Draven climbs the stairs. “Now that we’ve got that out the way, let’s get on with tonight’s show. We’re going to say goodbye to a few people who are no longer necessary. Then we’ll enjoy the rest of the battle. And then—” he looks back down at me with a smile “—you can decide if your life is still worth living.”
With a great effort, I manage to blink my tears away. I follow him up the stairs, and this time, I’m not the one in control of my feet. He forces me out onto the balcony where I can’t help looking at the horrifying scene in the valley. So much fighting. So much smoke. Too many bodies lying still.

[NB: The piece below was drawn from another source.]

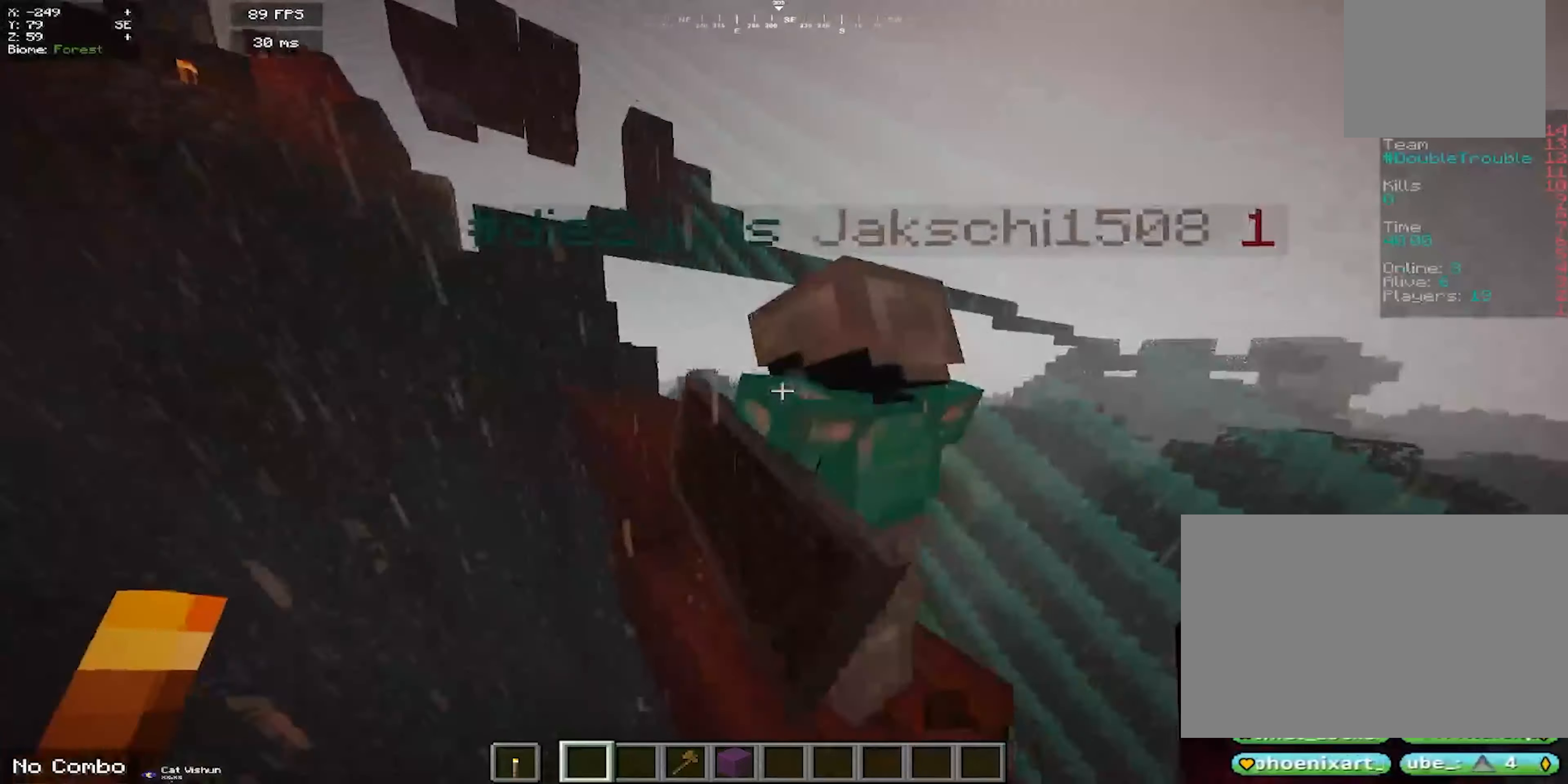
{"keys": ["s", "space"], "mouse": [], "events": [[300, "w", "up"], [350, "a", "up"], [484, "s", "down"]]}
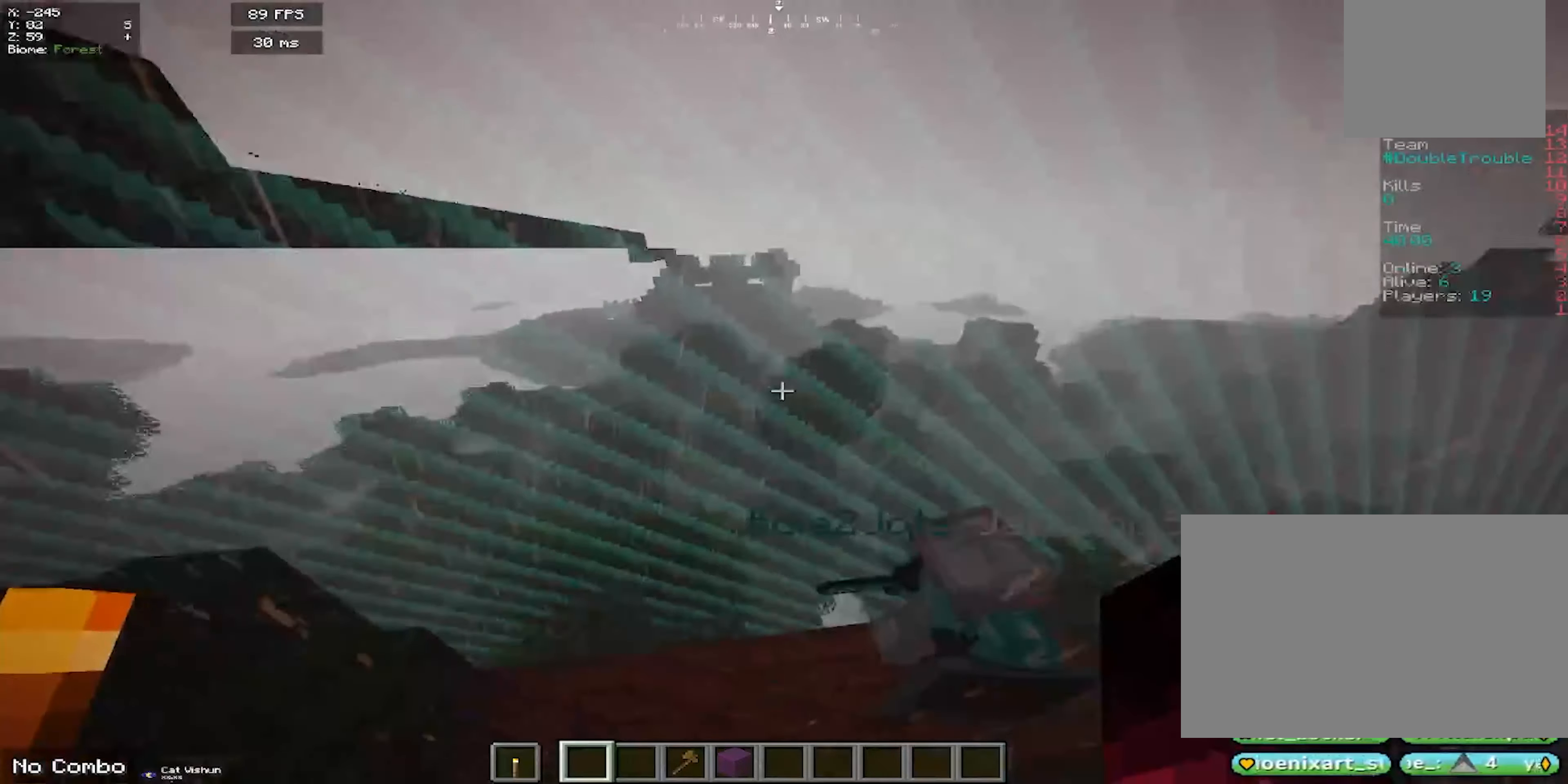
{"keys": ["a"], "mouse": [], "events": [[134, "a", "down"], [184, "s", "up"], [317, "space", "up"]]}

“Can I trust you not to try anything stupid, Vi?” Draven asks. When I don’t answer, he says, “Hmm, no, I didn’t think so.” Something snakes around my wrists, pulling them tight behind my back. I’m not sure what he thinks I might do with my hands. It’s not like I can use any magic. “Now, let’s say hello to tonight’s guests of honor.” He looks over my shoulder, and I swivel around.
Ryn. Tilly.
My chest burns as if someone stabbed a blade into it. My heart thrashes fiercely, trying to tear itself free from the pain. I watch them, standing against the outer wall of the tower, staring blankly ahead as if the situation doesn’t interest them in the slightest. A crack cleaves my heart in two. They’re lost now. Taken. Enslaved within their own minds. I can hardly stand to look at them, at the blankness on their faces.
“Do you remember what I told you, Vi?” Draven asks. “That you would have to watch your world and everyone you care about suffer? That only once I’d taken away everything you cared about would you have my permission to die?”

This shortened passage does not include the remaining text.